A 17-member team of outside evaluators ended a three-day visit, including stops at 20 schools, by announcing its verdict Wednesday to a special meeting of the East Baton Rouge Parish School Board: The school system deserves to retain its accreditation for five more years.

“I’m sure there’s a number of you who wanted me to just get to the point as quickly as I could,” said the team leader with AdvancED, George Griffin, an educational consultant based in North Carolina.

The team’s renewal recommendation will now be given to AdvancED’s national board for ratification. The board meets in June.

The AdvancED external review team, however, left Baton Rouge school leaders with a long to-do list of areas to improve, saying the list needs to be addressed in the next two years.

The action items included: making sure students have “equitable opportunities” to learn topics that will help them succeed as adults; making sure that what earns an A at one school is aligned with an A at another school; that School Board members define and stick to clear roles and ethical standards; communicate better to allow “effective and equal representation” of all stakeholder in decisions made; and plan annually and strategically to address inequities in everything from where teachers are placed to who gets up-to-date instructional technology.

It’s a longer work list than in 2009 when AdvancED first accredited East Baton Rouge Parish schools. That review team tasked the school system with conducting a media promotional campaign, which it did, to correct what reviewers saw as a disconnect between the quality of the schools and how people perceived them.

Wednesday’s meeting was the culmination of a months-long process that required not only the school district, but all of the 80-plus schools in the district to submit reports.

The 17-member AdvancED team was split between educators from Louisiana and educators from other states. The team visited a cross-section of schools in the parish, and more than 200 classrooms, as well as interviewed School Board members, principals, parents and community leaders — 379 people in all.

East Baton Rouge Parish schools have standards in five areas to meet: purpose and direction; governance and leadership; teaching and assessing for learning; resources and support systems; and using results for continuous improvement.

Griffin said the AdvancED’s review process has changed. AdvancED in 2009 had seven standards, rather five. The teams also used new scoring systems that use a four-point scale.

For the classroom visits, the team rated seven different areas, ranging from whether the evaluators saw evidence of active learning to whether teachers demonstrated high expectations. The evaluators compared these results to the average for other schools that AdvancED accredits. East Baton Rouge Parish classrooms were slightly better than other AdvancED schools on average, except in maintaining a “well-managed learning environment.”

But the district did not fare as well in another measure called Index of Education Quality. East Baton Rouge Parish lagged behind the average for other AdvancED schools overall as well as in teaching and Learning impact, leadership capacity and resource utilization. Leadership was the area most lacking.
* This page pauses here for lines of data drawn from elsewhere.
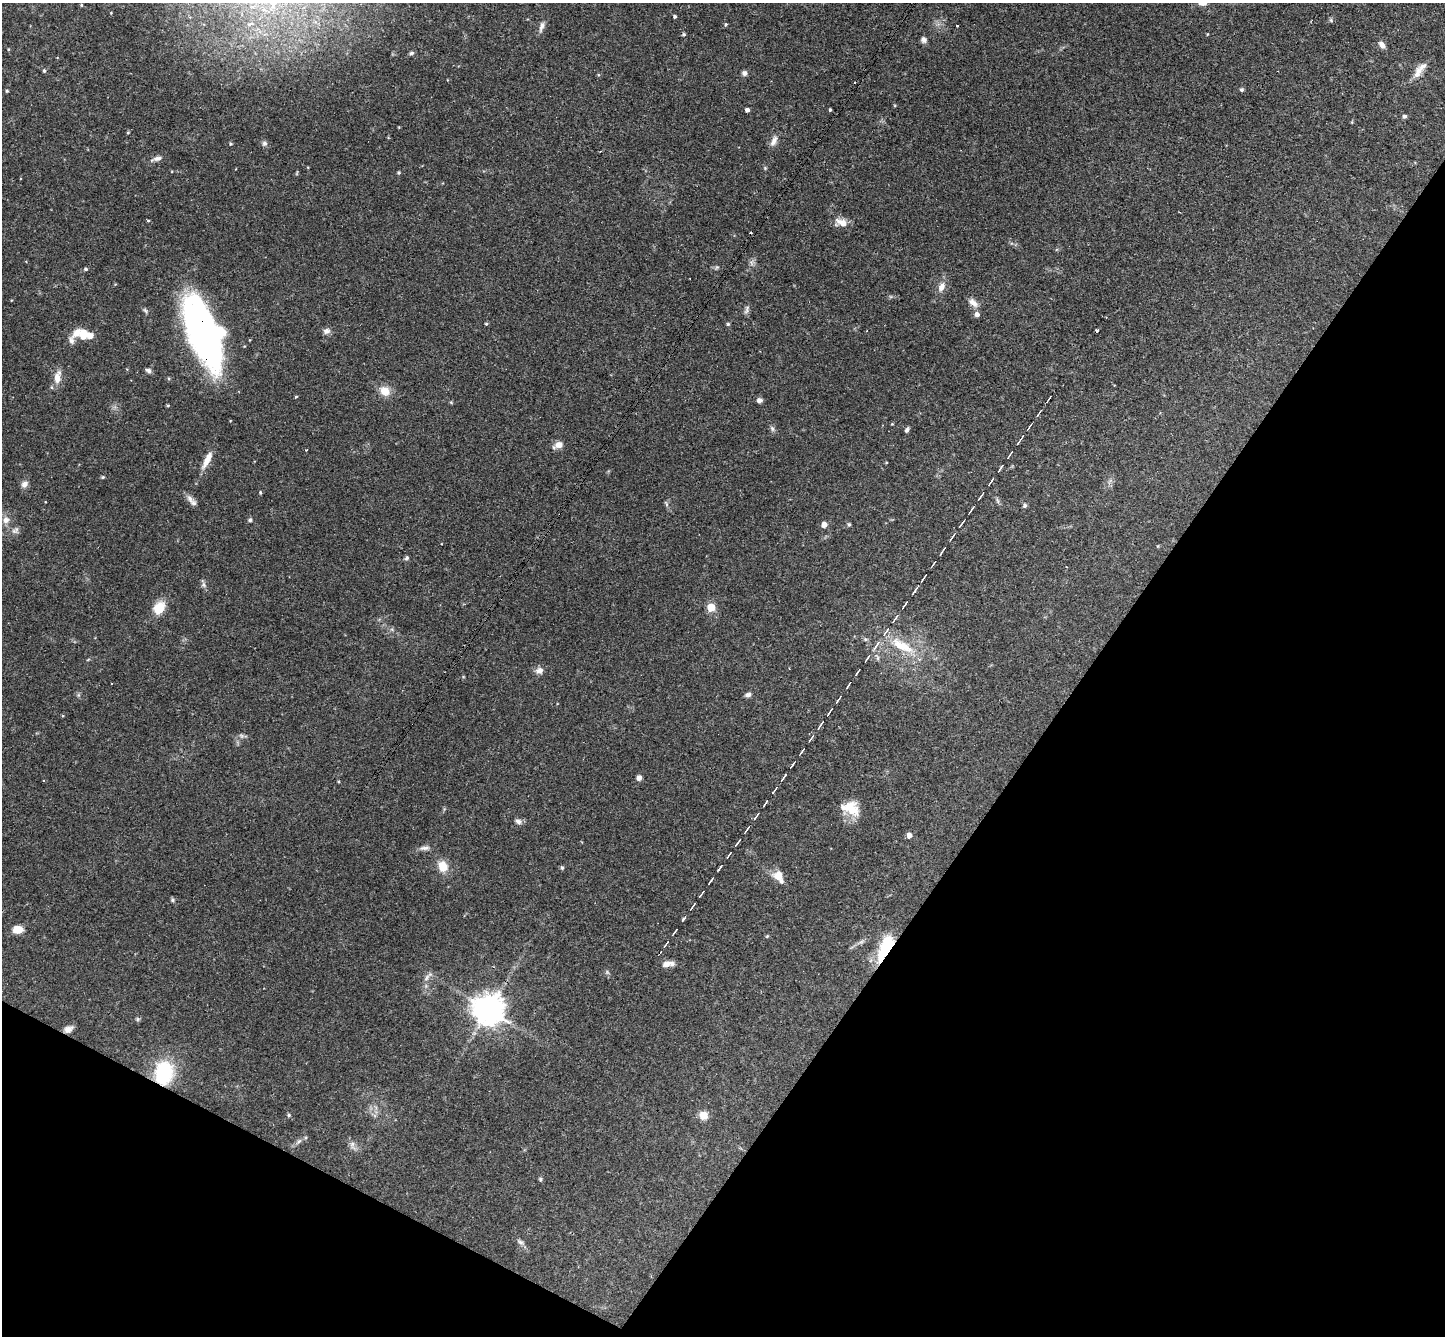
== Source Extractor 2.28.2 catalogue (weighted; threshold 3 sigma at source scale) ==
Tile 15 of 4 x 4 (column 3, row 4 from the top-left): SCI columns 2925-4367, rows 337-1670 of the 5846 x 5873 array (HDU 1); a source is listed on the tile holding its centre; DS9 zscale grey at full resolution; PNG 1447 x 1338 px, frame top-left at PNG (2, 3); no overlay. Shown black and unused: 31% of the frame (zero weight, under 3 of 4 exposures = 6% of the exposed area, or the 3 px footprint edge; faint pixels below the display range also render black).
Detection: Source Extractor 2.28.2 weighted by HDU 2 'WHT'; one run over the whole footprint, this tile lists its part. Background 0.0589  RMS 0.0036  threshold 0.0164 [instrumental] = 3 sigma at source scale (4.5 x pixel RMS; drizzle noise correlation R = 1.50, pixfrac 1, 0.05/0.05 arcsec/px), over >= 5 px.
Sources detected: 159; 2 too faint to see at this stretch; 1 inside a brighter object's white glare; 3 cosmic-ray / hot-pixel residue — not listed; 8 inside a brighter listed object's ellipse — not listed separately; the other 145 listed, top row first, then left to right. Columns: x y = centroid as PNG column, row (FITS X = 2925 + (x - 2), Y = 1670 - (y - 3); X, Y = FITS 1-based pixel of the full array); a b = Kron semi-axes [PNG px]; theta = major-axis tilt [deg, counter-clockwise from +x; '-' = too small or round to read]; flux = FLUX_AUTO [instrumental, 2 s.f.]
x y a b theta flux
81 5 4 3 - 0.35
675 16 3 3 - 0.6
1331 20 6 5 - 0.57
725 24 5 4 - 0.49
957 26 3 3 - 0.7
541 27 15 6 75 1.7
684 34 4 4 - 0.55
1207 34 4 3 - 0.27
924 40 6 6 - 1.5
1382 45 9 6 -54 1.9
8 49 4 3 - 0.29
411 53 7 5 18 0.7
44 71 5 4 - 0.55
1418 72 19 9 65 3.4
744 73 6 6 - 1.2
598 75 5 3 - 0.36
1241 90 5 5 - 0.65
7 91 4 3 - 0.41
747 110 4 4 - 1.3
830 110 3 3 - 0.5
1404 116 5 5 - 0.8
128 133 5 3 - 0.32
774 141 16 7 65 2.1
264 143 7 7 - 1
230 144 5 4 - 0.49
157 159 16 6 15 1.7
399 172 3 3 - 0.51
148 220 5 3 - 0.37
842 222 16 9 -11 3.8
751 263 8 5 -60 1
717 267 7 4 19 0.57
85 269 5 4 - 0.64
941 287 13 8 65 2.7
973 303 15 8 -41 2.3
747 309 13 4 77 1.1
145 310 8 5 -54 0.7
977 314 6 6 - 1.5
486 324 4 3 - 0.44
728 324 4 4 - 0.52
201 328 67 30 -70 120
326 331 10 8 7 1.5
1097 331 3 3 - 3.1
83 334 13 9 84 3.6
71 340 12 7 -84 1.7
148 371 7 6 - 1
57 377 19 9 81 3.8
385 391 12 10 -31 4.7
296 397 4 3 - 0.35
1049 399 8 2 59 0.54
759 400 6 5 - 1.3
168 406 3 3 - 0.41
1040 411 9 3 51 0.64
892 424 4 3 - 0.28
1029 426 7 2 55 0.58
772 429 9 5 -63 0.91
907 430 6 4 61 0.88
1020 441 15 2 56 0.88
558 445 12 7 24 2.6
1010 455 8 2 54 0.66
207 460 25 7 63 4.1
886 463 4 2 - 0.28
1000 468 8 3 57 0.77
103 477 5 4 - 0.51
991 481 9 2 56 0.76
24 484 9 7 56 1.9
260 492 5 4 - 0.4
981 496 10 2 54 0.7
190 498 13 8 -49 1.8
998 501 9 3 -71 0.71
666 504 8 4 -64 0.69
1024 505 6 5 - 0.86
971 510 9 2 57 0.78
6 520 10 9 - 2.3
250 520 5 5 - 0.64
962 523 9 2 54 0.7
849 524 4 4 - 0.69
824 525 5 5 - 2.9
15 530 11 8 41 1.5
952 537 11 2 56 0.72
1158 546 5 3 - 0.31
942 551 8 2 55 0.79
406 558 6 5 - 0.72
933 564 7 2 55 0.62
923 578 9 2 53 0.64
204 585 8 6 -68 1
914 591 9 2 56 0.87
904 605 8 2 53 0.72
711 607 5 5 - 11
159 608 16 12 55 6.7
895 618 11 3 56 0.87
865 639 7 5 -12 0.63
876 645 17 4 55 1.8
902 646 40 13 -28 13
877 657 11 4 -66 0.98
539 670 11 9 17 1.9
857 673 7 2 55 0.61
848 685 7 2 55 0.6
78 695 6 4 72 0.54
748 695 8 5 11 1.1
838 699 10 2 53 0.72
829 712 9 2 55 0.65
63 716 4 3 - 0.31
820 725 10 2 57 0.75
811 738 9 2 57 0.79
802 751 9 2 55 0.69
793 764 8 2 55 0.75
783 777 9 2 55 0.85
639 778 5 4 - 2
774 790 9 2 53 0.68
765 803 7 2 54 0.6
850 808 23 16 -18 8.1
756 816 10 2 55 0.74
518 821 8 7 - 1.3
747 829 10 2 54 0.7
909 835 6 5 - 1.8
738 842 9 2 55 0.69
424 848 16 5 1 1.5
729 855 9 2 55 0.58
443 866 11 9 -62 5.7
562 867 5 4 - 0.65
720 868 7 2 54 0.77
778 876 13 11 -37 4.2
710 881 8 2 54 0.68
701 894 7 2 54 0.62
173 900 6 5 - 0.64
693 906 10 2 54 0.64
683 919 6 3 56 0.77
18 929 9 6 7 5.9
675 932 7 2 53 0.63
767 936 6 3 45 0.38
666 944 13 3 53 0.98
887 946 23 10 62 23
667 964 11 8 14 2.4
607 972 6 5 - 0.6
428 976 19 6 44 1.6
489 1010 9 9 - 650
137 1019 6 5 - 0.58
68 1029 12 7 26 2.2
164 1073 27 20 81 23
289 1115 5 5 - 0.54
703 1115 11 10 - 3.1
298 1141 10 6 44 1.3
352 1145 14 7 -74 1.7
540 1179 5 5 - 0.58
520 1242 12 6 -37 1.3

Griffin emphasized that in all of the areas, East Baton Rouge is within a standard deviation of the norm, so close to the average, but said that these areas need attention, especially leadership.
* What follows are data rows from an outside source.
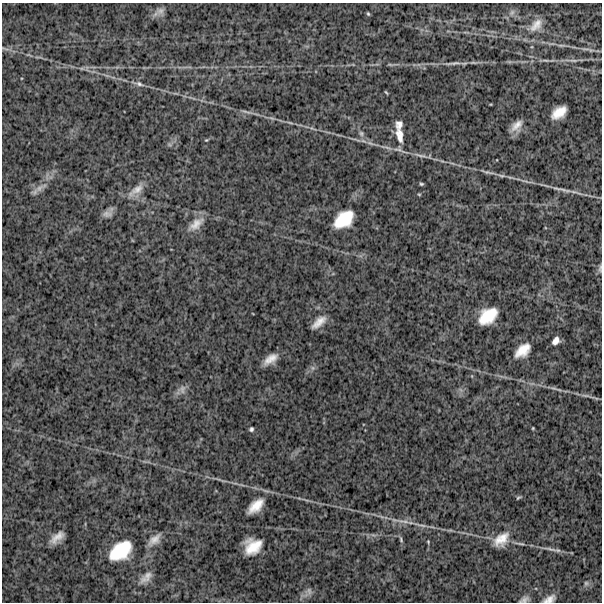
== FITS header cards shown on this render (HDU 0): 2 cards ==
NAXIS1  =                  600
NAXIS2  =                  600

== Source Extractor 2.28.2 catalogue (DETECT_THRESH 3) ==
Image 600 x 600 px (HDU 0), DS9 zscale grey, 1 PNG px = 1 image px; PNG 604 x 604 px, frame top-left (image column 1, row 600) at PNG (2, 3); no overlay
Background 1520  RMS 260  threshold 773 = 3 sigma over >= 5 px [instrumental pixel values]
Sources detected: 64; all 64 listed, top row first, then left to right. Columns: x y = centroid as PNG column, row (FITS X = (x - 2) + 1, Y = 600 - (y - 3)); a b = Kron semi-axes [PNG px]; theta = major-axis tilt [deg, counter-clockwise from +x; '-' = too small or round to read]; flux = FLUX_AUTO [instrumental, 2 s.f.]
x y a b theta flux
160 11 13 10 24 120000
512 12 9 7 57 70000
368 14 5 3 - 21000
536 25 23 13 47 260000
561 45 12 4 0 51000
5 49 14 2 -17 35000
586 49 16 3 -3 62000
546 60 12 4 -4 47000
573 60 16 4 -2 71000
453 63 29 4 5 120000
390 65 8 4 -9 29000
82 68 7 4 18 29000
138 84 19 6 -16 91000
386 92 5 2 - 19000
246 112 17 4 -12 71000
559 112 15 9 36 280000
290 123 10 3 -15 38000
399 125 11 9 84 110000
516 126 14 8 49 170000
361 133 8 7 - 52000
399 135 24 11 -76 260000
206 140 4 4 - 16000
371 143 14 5 -21 80000
420 155 23 4 -11 110000
487 172 16 5 -17 66000
502 176 11 4 -10 51000
421 184 4 3 - 24000
39 188 21 7 28 120000
562 189 38 5 -11 170000
136 190 28 10 38 220000
419 194 5 3 - 17000
107 214 14 8 4 97000
344 219 23 15 39 570000
196 224 25 11 38 230000
600 268 12 5 85 45000
488 316 18 12 38 500000
319 322 18 7 41 170000
556 341 8 6 52 99000
523 350 16 9 41 280000
270 359 15 7 35 190000
313 368 6 6 - 45000
554 388 12 3 -16 51000
182 389 13 9 71 96000
586 395 16 4 -10 69000
533 428 3 3 - 15000
251 429 4 4 - 35000
518 497 7 3 31 24000
256 506 18 9 43 270000
404 521 23 5 -9 150000
421 525 26 3 -11 120000
57 537 17 7 39 170000
401 539 10 4 -68 37000
501 539 22 14 40 310000
154 540 19 9 42 160000
428 542 4 3 - 16000
520 543 18 3 -7 69000
253 546 16 14 35 410000
551 549 25 4 -11 100000
120 551 28 18 37 750000
146 577 21 10 42 160000
586 583 7 6 - 36000
308 592 17 9 57 92000
549 599 13 7 25 120000
524 600 12 6 24 70000
At the frame edge (FLAGS 8, measured only in part): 3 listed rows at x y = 600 268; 549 599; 524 600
Griffin’s team offered some compliments. He said the school system’s written report was well done and showed a lot of candor and reflection. He said classroom activities were challenging but attainable. He also said students were better behaved than he expected.

“I give your students a pat on the back, very respectful,” Griffin said.

Twenty-two public school districts and two Catholic school systems in Louisiana are accredited by AdvancED, a nonprofit, nongovernmental organization that accredits primary and secondary schools throughout the United States as well as internationally.